As described in the previous sections, AAS demonstrate an unfavorable effect on serum lipids. Somewhat surprisingly, the effect on Lp(a) might be neutral to positive. That is, AAS appear to not affect or even decrease serum Lp(a). A randomized, double-blind, placebo-controlled trial evaluated the effects of nandrolone decanoate (200 mg weekly) for 8 weeks in a group of bodybuilders [15]. A 37 % decrease in Lp(a) was seen in the group receiving nandrolone, while an 18 % decrease was seen in the placebo group. Both decreases were significantly different from baseline, but not from each other. It should also be noted that there was a large range of Lp(a) values in these (small) groups. In the same paper, the authors also describe a nonblinded study with self-administered AAS and compare their results with a nonusing control group. What's interesting is that Lp(a) was greatly suppressed in these users, and after cessation, Lp(a) increased again. These results appear at odds with the randomized trial. It might be that a greater dosage of AAS leads to a larger decrease in Lp(a). Since the self-administered AAS cycles consisted of various AAS, it could also be that there's variability between the various AAS on how they affect Lp(a).

A different randomized double-blind placebo-controlled trial evaluated the effect of testosterone enanthate (600 mg weekly) for 3 weeks in elderly obese men [9]. No significant change in Lp(a) was found in the treatment group or the placebo group.
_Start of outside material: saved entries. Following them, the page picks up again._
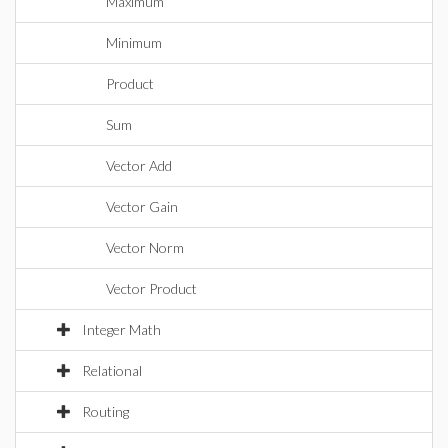
Maximum
Minimum
Product
Sum
Vector Add
Vector Gain
Vector Norm
Vector Product
Integer Math
Relational
Routing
If the effect on Lp(a) found in the other trial is a true effect, it might be that the 3-week period might be too short to demonstrate a measurable effect.

Either way, as it stands, AAS might decrease serum Lp(a) concentration. This might have a favorable health effect, decreasing cardiovascular disease risk. However, given the negative impact on other serum lipids, it's impossible to say that there's a net benefit with the current evidence.